ソウヤの顔は綺麗なのでどれでも似合いそうだ。
しかし派手なのを好まないのであれば
「これ、どうかな?」
黒い着物で上品な銀帯の組み合わせを取る。
「素敵。彼の雰囲気に合ってるわ」
アスカも微笑む。
「なら、これでお願いします」
「そんなあっさり。いいの?」
あまりの即決に焦る。
「ああ」
服にこだわりがないだけかもしれないが、自分が選んだものに決めてくれるのは嬉しい。
「よし、決まりね。荷物になるかもしれないけど」
アスカがテキパキと二人分の着物をそれぞれ布に包みに隣の部屋へ行く。
「指輪を見つけてくれて本当にありがとう。

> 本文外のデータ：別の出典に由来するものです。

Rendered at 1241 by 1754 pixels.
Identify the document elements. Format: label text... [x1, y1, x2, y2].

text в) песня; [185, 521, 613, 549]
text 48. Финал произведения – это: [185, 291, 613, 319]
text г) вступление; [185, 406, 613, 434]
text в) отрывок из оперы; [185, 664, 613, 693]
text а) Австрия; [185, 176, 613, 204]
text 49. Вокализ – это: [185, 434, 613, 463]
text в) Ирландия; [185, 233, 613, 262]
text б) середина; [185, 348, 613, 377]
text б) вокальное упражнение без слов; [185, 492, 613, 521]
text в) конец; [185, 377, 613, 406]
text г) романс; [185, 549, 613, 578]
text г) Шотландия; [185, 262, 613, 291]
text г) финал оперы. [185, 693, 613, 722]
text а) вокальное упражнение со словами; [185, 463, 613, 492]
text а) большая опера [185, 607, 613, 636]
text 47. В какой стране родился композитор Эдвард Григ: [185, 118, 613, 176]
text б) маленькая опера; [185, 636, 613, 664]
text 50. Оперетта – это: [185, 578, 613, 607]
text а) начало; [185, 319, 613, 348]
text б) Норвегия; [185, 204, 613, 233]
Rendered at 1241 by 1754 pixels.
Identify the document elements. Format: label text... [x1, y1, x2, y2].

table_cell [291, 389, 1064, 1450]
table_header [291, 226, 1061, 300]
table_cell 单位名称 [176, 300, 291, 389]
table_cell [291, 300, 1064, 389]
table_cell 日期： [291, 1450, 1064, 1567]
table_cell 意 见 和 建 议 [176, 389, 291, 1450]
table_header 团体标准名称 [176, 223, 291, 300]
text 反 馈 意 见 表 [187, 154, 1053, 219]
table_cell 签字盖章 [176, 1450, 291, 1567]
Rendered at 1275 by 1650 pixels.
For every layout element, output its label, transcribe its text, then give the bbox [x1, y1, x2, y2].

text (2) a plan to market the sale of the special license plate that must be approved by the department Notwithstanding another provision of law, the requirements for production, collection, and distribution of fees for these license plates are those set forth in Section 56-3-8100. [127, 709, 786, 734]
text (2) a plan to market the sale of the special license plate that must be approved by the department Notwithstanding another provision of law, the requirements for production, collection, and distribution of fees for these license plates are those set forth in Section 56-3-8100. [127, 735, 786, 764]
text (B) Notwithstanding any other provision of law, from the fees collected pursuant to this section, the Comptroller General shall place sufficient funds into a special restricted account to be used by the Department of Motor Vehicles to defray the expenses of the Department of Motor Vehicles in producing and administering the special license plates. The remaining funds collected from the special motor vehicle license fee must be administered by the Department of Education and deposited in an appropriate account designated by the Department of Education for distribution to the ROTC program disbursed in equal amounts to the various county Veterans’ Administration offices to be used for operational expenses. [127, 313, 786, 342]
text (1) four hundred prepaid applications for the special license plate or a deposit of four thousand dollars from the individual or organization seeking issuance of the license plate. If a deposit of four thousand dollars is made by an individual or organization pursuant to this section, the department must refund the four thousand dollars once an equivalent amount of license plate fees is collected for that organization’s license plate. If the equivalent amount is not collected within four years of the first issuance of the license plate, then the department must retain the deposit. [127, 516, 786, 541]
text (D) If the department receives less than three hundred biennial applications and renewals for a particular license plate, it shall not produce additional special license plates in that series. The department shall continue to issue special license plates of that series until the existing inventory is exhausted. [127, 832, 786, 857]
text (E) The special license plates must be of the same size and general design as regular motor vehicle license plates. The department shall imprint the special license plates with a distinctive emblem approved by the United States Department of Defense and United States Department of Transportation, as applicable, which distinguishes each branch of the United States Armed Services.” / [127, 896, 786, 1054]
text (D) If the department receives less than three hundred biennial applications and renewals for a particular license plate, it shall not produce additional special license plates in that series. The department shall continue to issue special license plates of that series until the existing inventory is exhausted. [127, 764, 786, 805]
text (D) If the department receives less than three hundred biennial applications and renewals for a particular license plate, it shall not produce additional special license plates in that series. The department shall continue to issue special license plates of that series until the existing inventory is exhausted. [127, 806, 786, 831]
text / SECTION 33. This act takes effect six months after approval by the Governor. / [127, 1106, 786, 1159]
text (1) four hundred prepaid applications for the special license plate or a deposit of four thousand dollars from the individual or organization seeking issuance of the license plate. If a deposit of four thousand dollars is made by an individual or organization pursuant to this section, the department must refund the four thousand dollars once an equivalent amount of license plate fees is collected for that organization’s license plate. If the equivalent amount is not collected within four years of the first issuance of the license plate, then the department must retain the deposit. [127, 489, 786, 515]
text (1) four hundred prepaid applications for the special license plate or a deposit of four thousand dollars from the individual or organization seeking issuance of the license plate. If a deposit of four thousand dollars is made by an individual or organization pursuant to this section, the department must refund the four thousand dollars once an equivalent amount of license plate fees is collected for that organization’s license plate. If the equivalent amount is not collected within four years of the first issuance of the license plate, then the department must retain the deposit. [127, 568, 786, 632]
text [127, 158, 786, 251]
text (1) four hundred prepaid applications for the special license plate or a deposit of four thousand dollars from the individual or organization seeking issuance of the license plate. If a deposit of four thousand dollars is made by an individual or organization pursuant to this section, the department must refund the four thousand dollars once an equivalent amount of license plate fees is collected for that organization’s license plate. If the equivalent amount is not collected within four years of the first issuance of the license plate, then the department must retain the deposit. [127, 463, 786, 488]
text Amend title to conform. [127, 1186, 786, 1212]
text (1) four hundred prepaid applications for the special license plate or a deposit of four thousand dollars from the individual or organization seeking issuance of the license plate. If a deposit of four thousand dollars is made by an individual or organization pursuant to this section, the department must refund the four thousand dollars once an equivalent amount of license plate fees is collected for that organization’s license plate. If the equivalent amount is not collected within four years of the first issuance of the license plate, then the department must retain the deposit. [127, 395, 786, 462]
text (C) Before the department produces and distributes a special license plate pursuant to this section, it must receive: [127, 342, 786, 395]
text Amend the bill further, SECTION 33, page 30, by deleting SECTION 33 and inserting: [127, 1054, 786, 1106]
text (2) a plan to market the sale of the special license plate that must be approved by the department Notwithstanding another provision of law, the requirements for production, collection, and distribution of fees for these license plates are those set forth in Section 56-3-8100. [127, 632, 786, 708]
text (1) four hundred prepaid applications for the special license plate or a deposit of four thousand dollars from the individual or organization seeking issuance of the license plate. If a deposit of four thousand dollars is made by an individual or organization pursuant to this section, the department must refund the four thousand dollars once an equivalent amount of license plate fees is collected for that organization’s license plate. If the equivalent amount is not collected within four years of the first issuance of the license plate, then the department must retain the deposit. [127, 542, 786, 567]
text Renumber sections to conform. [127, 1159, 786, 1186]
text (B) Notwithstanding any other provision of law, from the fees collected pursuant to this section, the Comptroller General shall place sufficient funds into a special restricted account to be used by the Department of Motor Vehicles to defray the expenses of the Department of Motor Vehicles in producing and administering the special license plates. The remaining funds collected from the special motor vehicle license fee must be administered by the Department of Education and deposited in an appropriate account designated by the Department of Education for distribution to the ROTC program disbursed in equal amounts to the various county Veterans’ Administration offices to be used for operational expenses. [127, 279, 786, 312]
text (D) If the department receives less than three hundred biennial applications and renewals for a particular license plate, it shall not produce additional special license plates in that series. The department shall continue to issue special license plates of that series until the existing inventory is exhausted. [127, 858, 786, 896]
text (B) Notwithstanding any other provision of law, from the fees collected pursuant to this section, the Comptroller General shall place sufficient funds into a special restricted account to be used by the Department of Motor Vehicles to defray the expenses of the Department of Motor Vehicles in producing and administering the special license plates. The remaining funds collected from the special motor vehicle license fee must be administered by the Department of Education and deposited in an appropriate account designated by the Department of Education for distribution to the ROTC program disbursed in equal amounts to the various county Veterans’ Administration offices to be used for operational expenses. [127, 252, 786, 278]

この着物着て、二人で出掛けてみてね」
戻ってきたアスカが包みを渡してくれる。
二人で着物を着て出掛けることがあるかはわからないが
「こちらこそありがとうございます」
ソウヤと二人揃って頭を下げる。
「がんばってね。あなたの帯、彼とお揃いの銀にしといたから」
そっとアスカが耳打ちし、ウインクもされる。
勘違いは継続しているが、まんまとお揃いの姿を想像してしまい、恥ずかしい。
その後アスカに見送られ、無事に二人での初任務も終えた。